If you feel blessed by opportunities and advantages that you have received in your life and would like to give back, you might want to consider going on a mission trip. Mission trips allow you to volunteer and serve in cities, regions or other countries in need. You can offer up your talents as a construction worker, teacher, medic or just about anything you can think of. You don't have to be proficient, and it's good experience. Plus you're giving someone else an opportunity to be able to count his blessings.
Make sure you want to go for the right reasons. Ask yourself what it is exactly you want to get out of this mission trip. If you just want to travel and see the world, this is not the best way to go about it. You will have to work and often live in substandard (at least from your perspective) conditions.
Decide whether you want to go on a short-term or long-term mission trip. If you've never been on a mission trip before, you might want to start with a short-term trip to see if it's for you. Trips can vary from a few days to a few years, so plan according to what fits in with your schedule.
Check out local churches. This is a great place to start, as churches frequently plan mission trips and may not mind tagalongs. Once you know of an upcoming mission trip, contact the person in charge of organizing the trip to see if you are eligible to go.
Look into various groups that sponsor missions. The best place to start is on the Internet. Go to your search engine and type in "mission trip." You'll be surprised at the number of organizations available that offer the opportunity to participate in a mission trip. Browse through them to see which ones might match your needs.
Get any necessary information, and fill out any forms. The organization that you sign up with -- be it a church or an independent organization -- will have documentation for you to fill out and checklists for you to go over. For example, if you are traveling out of the country, you'll need to get a passport and any necessary vaccinations. Make sure to review all the materials you receive and ask any questions you may have. The last thing you need are any last-minute surprises.
Send letters to raise money and awareness. You can do this by writing a letter to friends and family to tell them about your trip. Many corporations put money aside for donations each year, so you may want to contact them, as well. Some mission trip organizers may actually have a packet and some tips on how to write the letters. Take advantage of these.
Fund raise. If the organization you're going with conducts fundraising ventures, participate. It will lower the overall cost of the trip and allow you to spend time with the people you will be traveling with.

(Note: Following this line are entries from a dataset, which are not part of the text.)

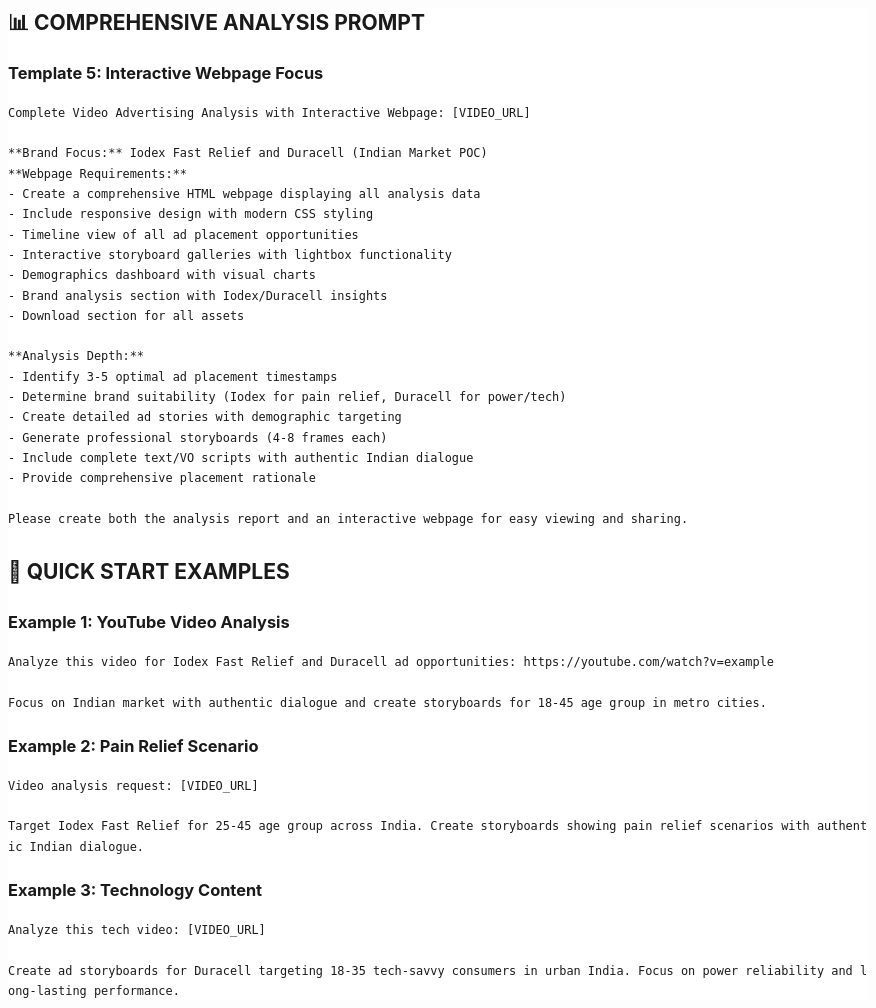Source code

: ## 📊 **COMPREHENSIVE ANALYSIS PROMPT**

### **Template 5: Interactive Webpage Focus**
```
Complete Video Advertising Analysis with Interactive Webpage: [VIDEO_URL]

**Brand Focus:** Iodex Fast Relief and Duracell (Indian Market POC)
**Webpage Requirements:**
- Create a comprehensive HTML webpage displaying all analysis data
- Include responsive design with modern CSS styling
- Timeline view of all ad placement opportunities
- Interactive storyboard galleries with lightbox functionality
- Demographics dashboard with visual charts
- Brand analysis section with Iodex/Duracell insights
- Download section for all assets

**Analysis Depth:**
- Identify 3-5 optimal ad placement timestamps
- Determine brand suitability (Iodex for pain relief, Duracell for power/tech)
- Create detailed ad stories with demographic targeting
- Generate professional storyboards (4-8 frames each)
- Include complete text/VO scripts with authentic Indian dialogue
- Provide comprehensive placement rationale

Please create both the analysis report and an interactive webpage for easy viewing and sharing.
```

## 🎯 **QUICK START EXAMPLES**

### **Example 1: YouTube Video Analysis**
```
Analyze this video for Iodex Fast Relief and Duracell ad opportunities: https://youtube.com/watch?v=example

Focus on Indian market with authentic dialogue and create storyboards for 18-45 age group in metro cities.
```

### **Example 2: Pain Relief Scenario**
```
Video analysis request: [VIDEO_URL]

Target Iodex Fast Relief for 25-45 age group across India. Create storyboards showing pain relief scenarios with authentic Indian dialogue.
```

### **Example 3: Technology Content**
```
Analyze this tech video: [VIDEO_URL]

Create ad storyboards for Duracell targeting 18-35 tech-savvy consumers in urban India. Focus on power reliability and long-lasting performance.
```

Study the culture. If the mission trip is not in your country, study the culture before you go to a foreign place. You don't need to know every little detail about the country, especially on short-term missions. But you should have a basic understand of the language and customs. Always be respectful to the people in that country.
Put personal feelings aside about other members. Remember your purpose. Remember customs and courtesies while overseas. Always say thank you. It is especially nice if you use the native language. Respect your host, and send thank you letters when you return. Always remember the reason you are on the mission trip, and do not forget you are representing your country and your church or organization.